Work task 1:
Summarize the passage on Ka Yeung's Yangtze photographs in two sentences.
Work task 2:
Proceed with the passage on Ka Yeung's Yangtze photographs from the point where it stops.

Text shown:
•••••

What is most immediately striking about the exhibition is the sensual appeal of Ka Yeung’s carbon pigmented prints. Misty images emerging from a mysterious, high contrast light. Shadows stain the canvas ink-black. Bright spots in the sky seem to wash the image down to the photo paper. Some pieces, such are “Hong Kong British Colony,” demonstrate a masterful command of exposure: a building in the foreground catching an even tone of light on its wall, the cityscape in the rear sparkling and flashing. While his subject is the Yangtze River, a body of water that holds mythic and historic meaning to the Chinese (similar to Germany’s Rhine), Ka Yeung is able to vary the specific subjects of his individual images, which adds life and depth to this collection as a whole. People emerge in crowds, in apartment buildings, and framed by shops, as well as close up, as in “Yangtze Boatmen,” dominating the frame. Each image is fascinating, but in the context of Ka Yeung’s Yangtze project they take on an almost mystic quality, resonating with an a Buddhist sensibility – men, mountains, rivers, cities all at play in the same mystery of being.

•••••

Stored entries:
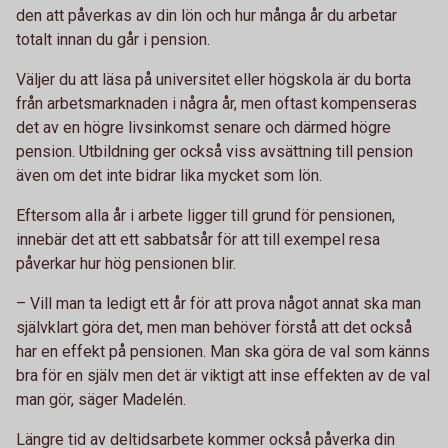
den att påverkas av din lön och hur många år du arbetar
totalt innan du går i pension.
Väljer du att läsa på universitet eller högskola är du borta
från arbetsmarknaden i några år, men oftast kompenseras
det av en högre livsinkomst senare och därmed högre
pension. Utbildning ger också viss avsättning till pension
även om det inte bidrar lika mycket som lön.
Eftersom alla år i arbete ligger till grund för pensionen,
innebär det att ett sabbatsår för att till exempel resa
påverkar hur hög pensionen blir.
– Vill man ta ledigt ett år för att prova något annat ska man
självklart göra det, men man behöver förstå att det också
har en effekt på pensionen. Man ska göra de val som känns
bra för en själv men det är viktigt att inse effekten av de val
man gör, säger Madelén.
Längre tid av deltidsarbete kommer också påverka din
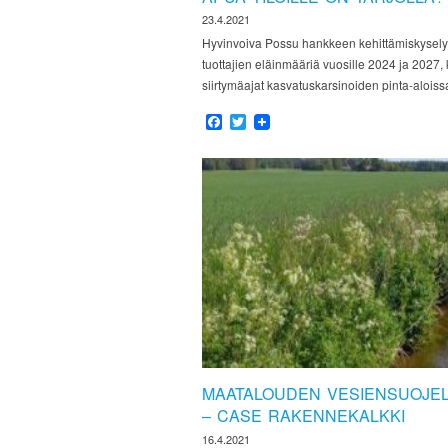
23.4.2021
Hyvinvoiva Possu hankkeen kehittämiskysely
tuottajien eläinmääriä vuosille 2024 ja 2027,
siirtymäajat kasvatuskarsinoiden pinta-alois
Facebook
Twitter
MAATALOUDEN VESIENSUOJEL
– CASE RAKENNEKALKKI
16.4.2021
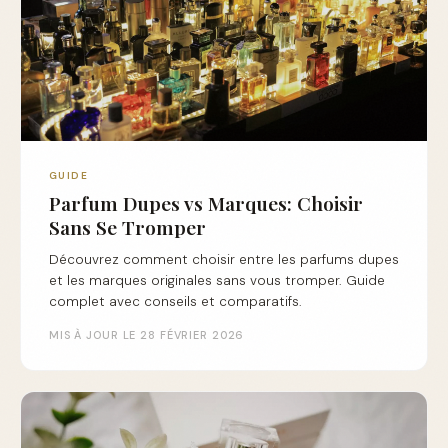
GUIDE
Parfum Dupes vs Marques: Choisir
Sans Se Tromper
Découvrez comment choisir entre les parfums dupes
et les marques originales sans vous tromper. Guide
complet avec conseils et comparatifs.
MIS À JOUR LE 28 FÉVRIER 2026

•••••

Answer box 1:
The exhibition's carbon pigmented prints by Ka Yeung have a striking sensual appeal, with misty, high-contrast images, ink-black shadows, and bright skies, and pieces such as "Hong Kong British Colony" show a masterful command of exposure. Although the Yangtze River is the overall subject, the individual images vary, showing people in crowds, in apartment buildings, framed by shops, and close up, and within the project they take on an almost mystic quality that resonates with a Buddhist sensibility.

Answer box 2:
"Long River"

Most of the photographs in the show are square-shaped, hung in frames, but a few of the images in the show are printed on long paper scrolls, which are rolled out and hung on the walls of this new gallery in the Crow Collection, LinkAsia, which promises to be dedicated to new work from across the continent. Here Ka Yeung’s work takes on a different dimension, calling to mind the art of writing and character making. Ka Yeung’s images assert themselves as historic text, mythic story. It is a self-referential moment, one that puts the photographer in the role of story teller, preserving in his art the ebb and flow of a relationship between the natural and manmade.

Main Photo: “Hong Kong British Colony,” by Ka Yeung (Image courtesy of the Crow Collection of Asian Art)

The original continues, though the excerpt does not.